The fifth space ^1-^5 re-introduces a teleological element into the reading, but by no means so radically as when we hear the background as ^1-^1. Here, the upper part of the interval receives attention at the beginning, but the interval as a whole is only defined at the end of the first phrase (see the third staff below). The contrast between upper and lower voices in the right hand, thus, is more striking even than in the reading ^3-^5 (entry to be posted later this week), in that the definition or the concrete presentation of each background tone is situated at opposite ends of the phrase. And the teleological hearing of the alto voice is a good mirror of the listening experience for a string of suspensions, which constantly push forward, ahead, towards a goal, the resolution of the last suspension in the series (here, the 4-3 suspension that brings the secure arrival of ^1).

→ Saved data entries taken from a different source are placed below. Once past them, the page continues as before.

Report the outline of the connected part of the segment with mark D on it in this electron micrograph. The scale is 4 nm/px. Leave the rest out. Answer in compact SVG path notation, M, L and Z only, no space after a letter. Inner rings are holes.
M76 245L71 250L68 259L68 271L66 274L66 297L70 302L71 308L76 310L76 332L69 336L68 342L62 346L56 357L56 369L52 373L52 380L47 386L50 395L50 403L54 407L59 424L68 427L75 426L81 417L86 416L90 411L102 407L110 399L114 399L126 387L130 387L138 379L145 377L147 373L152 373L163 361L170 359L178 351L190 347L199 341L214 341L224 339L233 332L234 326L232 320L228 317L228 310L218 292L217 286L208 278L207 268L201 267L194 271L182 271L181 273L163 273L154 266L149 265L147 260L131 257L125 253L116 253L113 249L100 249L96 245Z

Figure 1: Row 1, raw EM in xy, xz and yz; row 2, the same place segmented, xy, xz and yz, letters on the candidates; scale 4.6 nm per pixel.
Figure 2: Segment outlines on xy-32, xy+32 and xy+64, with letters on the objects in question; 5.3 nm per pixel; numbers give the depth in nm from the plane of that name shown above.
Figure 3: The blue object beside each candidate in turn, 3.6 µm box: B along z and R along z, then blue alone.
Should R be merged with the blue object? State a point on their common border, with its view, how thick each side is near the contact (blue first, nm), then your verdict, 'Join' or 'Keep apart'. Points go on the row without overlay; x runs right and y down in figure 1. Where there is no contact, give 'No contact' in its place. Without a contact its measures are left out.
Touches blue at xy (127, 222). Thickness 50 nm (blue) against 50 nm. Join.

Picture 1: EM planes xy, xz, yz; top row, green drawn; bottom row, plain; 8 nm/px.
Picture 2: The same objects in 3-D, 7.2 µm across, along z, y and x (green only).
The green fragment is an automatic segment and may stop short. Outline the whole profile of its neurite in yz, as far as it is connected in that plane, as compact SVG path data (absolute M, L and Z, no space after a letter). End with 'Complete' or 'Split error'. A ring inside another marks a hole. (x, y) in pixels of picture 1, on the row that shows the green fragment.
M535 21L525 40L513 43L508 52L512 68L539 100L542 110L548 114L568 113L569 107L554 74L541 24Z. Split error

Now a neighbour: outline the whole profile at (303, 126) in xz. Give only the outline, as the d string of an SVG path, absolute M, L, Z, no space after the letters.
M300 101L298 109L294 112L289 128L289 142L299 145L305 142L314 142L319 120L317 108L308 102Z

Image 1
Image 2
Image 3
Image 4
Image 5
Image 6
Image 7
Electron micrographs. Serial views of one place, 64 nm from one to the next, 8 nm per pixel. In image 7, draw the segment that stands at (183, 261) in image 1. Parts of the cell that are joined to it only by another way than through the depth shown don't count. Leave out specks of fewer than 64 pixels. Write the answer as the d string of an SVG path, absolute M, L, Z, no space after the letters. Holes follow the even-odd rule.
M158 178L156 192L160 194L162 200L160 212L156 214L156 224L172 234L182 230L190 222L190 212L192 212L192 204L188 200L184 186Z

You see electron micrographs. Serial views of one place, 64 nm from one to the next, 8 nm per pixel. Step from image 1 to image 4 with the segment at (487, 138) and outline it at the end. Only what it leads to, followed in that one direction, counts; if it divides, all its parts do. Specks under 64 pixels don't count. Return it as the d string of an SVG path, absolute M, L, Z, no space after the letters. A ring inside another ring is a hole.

The fifth space also coordinates nicely with the C# major section (in fact, more simply and directly than any other reading): a WEDGE transformation pulls the notes apart by a half step, to G#-E#, then its inverse pushes them back together again for the reprise/ending. (WEDGE here can be understood as inversion about C/C#; it is a variant of Lewin's transformation W -- see 1987, 124 ff.; see also 2006, 332 ff.)
In a performance of the waltz, of course, the WEDGE is distorted as the G# is G#5, not G#4. We would include the registral shift in a fourth staff/level (not shown here).
References:
Lewin, David. Generalized Music Intervals and Transformations. New Haven: Yale University Press, 1987.
Lewin, David. Studies in Music with Text. New York: Oxford University Press, 2006.